Hal itu disampaikan perwakilan Kortas Tipikor dan para termohon lainnya di Pengadilan Negeri Jakarta Selatan, Rabu (19/8/2026). Termohon I dalam praperadilan ini adalah Polda Metro Jaya, Termohon II adalah Kortas Tipikor Polri, dan Kejaksaan Agung sebagai turut termohon.
Para termohon mengatakan telah melakukan pemeriksaan terhadap 16 orang saksi, tiga ahli dan didasarkan barang bukti serta alat bukti surat sebagaimana Surat Perintah Penyitaan SP.Sita/2931/VII/RES.3.3/2026/Polda Metro Jaya tanggal 6 Juli 2026 sebelum menetapkan Febrie sebagai tersangka. Termohon menyatakan telah ditemukan lebih dari dua alat bukti yang sah dari hasil gelar perkara sehingga status Febrie ditingkatkan sebagai tersangka.
"Bahwa berdasarkan hasil pemeriksaan terhadap para saksi, ahli, dan didukung oleh barang bukti surat, para Termohon melaksanakan gelar perkara lanjutan pada tanggal 10 Juli 2026 di Direktorat Krimsus Polda Metro Jaya dipimpin oleh Kakortas Tipikor Polri dengan hasil gelar bahwa telah terpenuhi lebih dari dua alat bukti, yaitu keterangan saksi, ahli, barang bukti surat, dan persesuaian antara keterangan saksi, ahli, dan surat, sehingga pemohon dapat ditingkatkan sebagai tersangka," katanya.

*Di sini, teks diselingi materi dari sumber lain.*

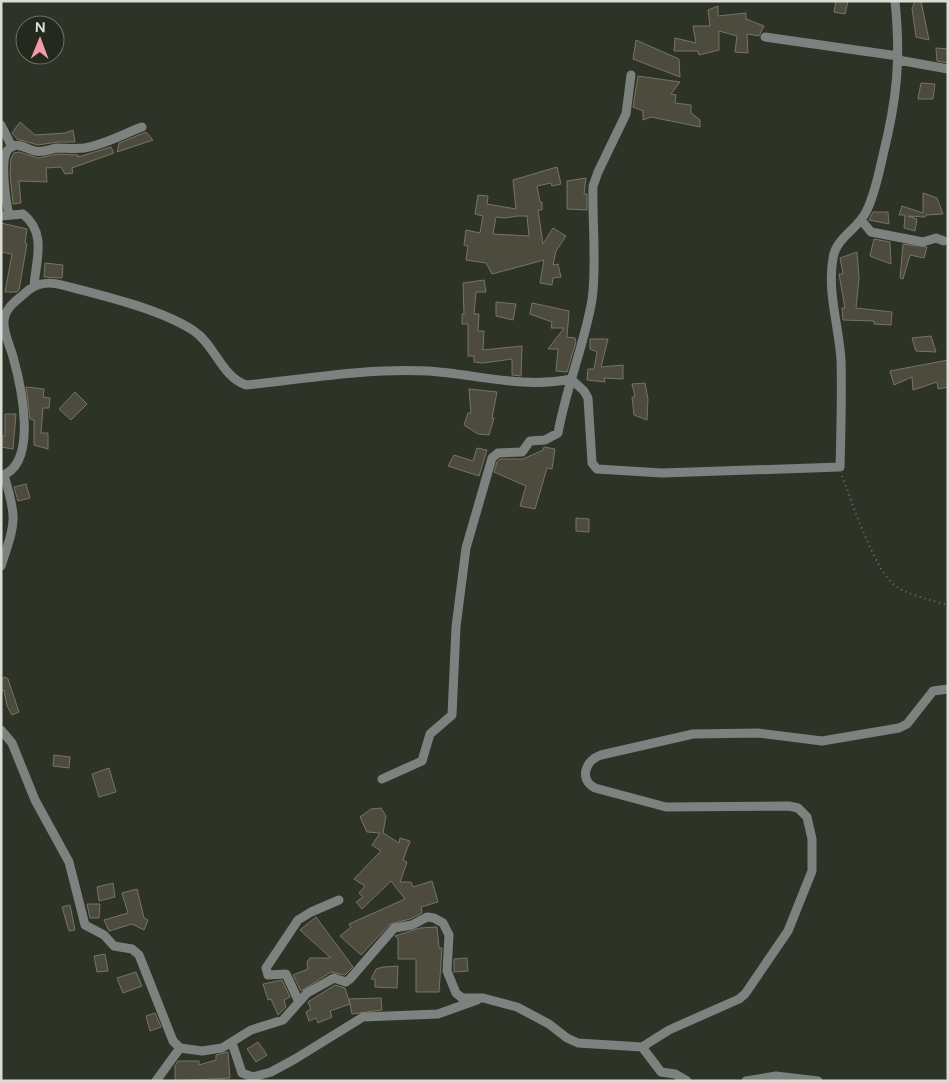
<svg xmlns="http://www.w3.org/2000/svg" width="949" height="1082" viewBox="0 0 949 1082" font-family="Figtree,sans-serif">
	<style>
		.building { fill: #4d4b3e; stroke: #767466; fill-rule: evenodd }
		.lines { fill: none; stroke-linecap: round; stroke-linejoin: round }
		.path { stroke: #707469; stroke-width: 2; stroke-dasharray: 1 4; stroke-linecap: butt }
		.street { stroke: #7d827e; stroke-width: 9 }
	</style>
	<rect width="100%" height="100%" fill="#2e3327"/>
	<!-- building -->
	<path class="building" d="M836,1H848L845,14L834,12Z
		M915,1H921L929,40L916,37L912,8Z
		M718,6V16L746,13V19L764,26L759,36L747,34L748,53L735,52L737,36L719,31V50L699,55L698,51H674L675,38L696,43L693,26H710L708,10Z
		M636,40L679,59L680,77L633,59Z
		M936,48L948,49V63L937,61Z
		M638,76L680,82L671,94L676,95L675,103L691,105V113L700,120V127L651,117L643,120V111L633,107Z
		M921,83L935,84L933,99H918Z
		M20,122L35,135L65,133L73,130L75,142H57L38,145L17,139L12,133Z
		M146,132L153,140L117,152L119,143Z
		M111,147L114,153L72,168L73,173L65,174L61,167L46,168L47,182L19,181L21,203L13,204L10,173L11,158L14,153L19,152L38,158L58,154L78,155V157Z
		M557,167L561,184L552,186L551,183L537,186L540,202H542V210H538L543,244L553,228L566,236L556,251L553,265L558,264L561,277L553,278L552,285L540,283L544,260L492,274L486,263L466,260L468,246L464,245L466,230L480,233L483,216L475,214L478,195L488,196L487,204L516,209L513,180ZM517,216H527L529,236L493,234L496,217L505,218Z
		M586,178L584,194H587V210L567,209V181Z
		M923,193L937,198L943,214L926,215L925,217L908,216L917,219L915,231L904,228L905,215H899L902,206L923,213Z
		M873,212H888L889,224L869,220Z
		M1,223L27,229L25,243L27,244L19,290L17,292H5L12,254L1,252Z
		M874,239L890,242L891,264L870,256Z
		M903,244L927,247L924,258L910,255L903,279L900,278Z
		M857,252L859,278L856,308L892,312L891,325L874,324V321L843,320L842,308H845L839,274H843L840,258Z
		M45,263L63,265L62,278L44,277Z
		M484,280L486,292H476L474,314H479L478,331H484L483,350L522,346L521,376L512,375V359L483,363L474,362V356H468V324H462V314H464L463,283Z
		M496,302L516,304L513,320L496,316Z
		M532,303L569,311L567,337L575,338L576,342L567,372L556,371L558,349H548L564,328H551L552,322L530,314Z
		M931,336L936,352L916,351L912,338Z
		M590,339H608L601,367L623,365V379L604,378L605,382L587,380L588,369H594L597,352L590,349Z
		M948,360V387L938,389L937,382L913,390L912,377L894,385L890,371Z
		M645,383L648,399L647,420L634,415L632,397H635L632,384Z
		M26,387L44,389L43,397L50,398L49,408H43L41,433H48V449L34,445V420L30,419Z
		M469,389L497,392L492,418H494L489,435L478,434L464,425L468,413H471Z
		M75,392L87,404L71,420L59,409Z
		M5,414H16L13,449L1,447V436H5Z
		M544,447L555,449L552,469L547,468L535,509L520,506L526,486L494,472L497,462L500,459H523L543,450Z
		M477,448L487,450L479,476L448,466L454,455L473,461Z
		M26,484L30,498L18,501L14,487Z
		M576,518L589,519V532L576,531Z
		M5,677L8,679L19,712L12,715L7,706L4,690L1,691L2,678Z
		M54,755L70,757L69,768L53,766Z
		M109,768L116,792L99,797L92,774Z
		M381,808L386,816L383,833L399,843L400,838L410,841L403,860L407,862L400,882H411L413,887L432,881L438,902L421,907L422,913L410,919L390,924L361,955L340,936L351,927L349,924L405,899L391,881L362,909L356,902L363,897L359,893L365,886L354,879L381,851L372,845L380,833L367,832L360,817L371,809Z
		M113,883L115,897L99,901L97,887Z
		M137,889L144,918L148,920L144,930L132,924L109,931L104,920L128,913L122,893Z
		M87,904H100L99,918H90Z
		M70,905L75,930L69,931L62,907Z
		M316,917L353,967L345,975L331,972L301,991L293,975L308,969L307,962L310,958H331L300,930Z
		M437,927L439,948H442L439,992H416V959H398V938L395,936L420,928Z
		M105,954L108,971L97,972L94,956Z
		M467,958L468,971L454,972V959Z
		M398,966L397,988L375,987V979H371L376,969L383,967Z
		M136,972L142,986L123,993L117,978Z
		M282,980L290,997L284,1000L286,1007L278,1015L271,999L268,1000L263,984Z
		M335,985L345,988L350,1004L330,1011L332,1017L318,1023L316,1018L309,1021L306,1012L311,1009L308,1002Z
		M381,998L382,1010L352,1014L349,999Z
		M155,1013L161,1027L150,1031L146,1016Z
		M258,1042L267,1055L256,1062L247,1049Z
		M228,1052L230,1078L175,1081V1066L178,1061H199V1065L216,1060V1055Z"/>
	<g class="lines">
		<!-- path -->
		<path class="path" d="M842,476C852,501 875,574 897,587C912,596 931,600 948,605"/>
		<!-- street -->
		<path class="street" d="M765,37L898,56
			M898,60L948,69
			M1,125L12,147
			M9,215C6,202 0,162 7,151C16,139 25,149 35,151C43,153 50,149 57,148C66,148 75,149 84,148C104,145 123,134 142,127
			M1,216L23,214C47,233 36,260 34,286
			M862,221L871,232L923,242L936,238L944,241
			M1,476C39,464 21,385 13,357C10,345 3,333 4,321C5,308 15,302 24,294C35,283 47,281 62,285C101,295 161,309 194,331C215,345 221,376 246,385C306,379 366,368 428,371C475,374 523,389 571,379L584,391L588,398L592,463L597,469L662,473L840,467C841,431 842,395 841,360C839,327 827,292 833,258C836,237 859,229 867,210C875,193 879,173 883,155C897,99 901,59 895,1
			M1,566C15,523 18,521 4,475
			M1,730L12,743L35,800L69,862L85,925L104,935L114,946L132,949L139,955L173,1041L180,1048L202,1051L222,1048L251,1030L283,1020L307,993L334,978L346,982L350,979L394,928L412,925L427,917L434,918L443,923L449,935L447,971L456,993L462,998H483L517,1007L549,1024L567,1038L578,1043L642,1047L661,1072L675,1074L687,1081
			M382,779L422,761L430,734L452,715L456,627L466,548L492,458L498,453L522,452L530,441L545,440L558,433C566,388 584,346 592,300C597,265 592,222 593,186L598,172L626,114L631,75
			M299,1002L286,974L268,975L266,968L298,920L311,912L339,900
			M232,1043L242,1073L253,1077L271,1072L295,1059L363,1017L438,1014L477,1000
			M642,1047L669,1030L739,999L745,994L788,931L812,871V839L807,817L798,808L789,806L666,807L595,788C578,779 586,760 601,755L693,734L758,733L822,741L899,728L907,724L933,691L948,689
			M156,1081L180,1048
			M746,1081L776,1076L818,1081"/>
	</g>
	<!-- border -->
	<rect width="949" height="1082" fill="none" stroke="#daddd5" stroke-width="5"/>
	<!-- north arrow -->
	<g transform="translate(40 40) rotate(1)"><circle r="24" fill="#25291d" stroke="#6d7167"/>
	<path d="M0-4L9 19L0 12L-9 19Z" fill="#f39aac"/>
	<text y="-8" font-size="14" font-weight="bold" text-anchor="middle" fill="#daddd5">N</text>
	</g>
</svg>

Termohon menyatakan penyidik menemukan dugaan tindak pidana korupsi dalam proses penanganan perkara PT ASABRI yang dilakukan Febrie. Termohon juga meyakini ada dugaan tindak pidana pencucian uang dengan tujuan menyamarkan dan menyembunyikan asal usul harta kekayaan yang dilakukan Febrie.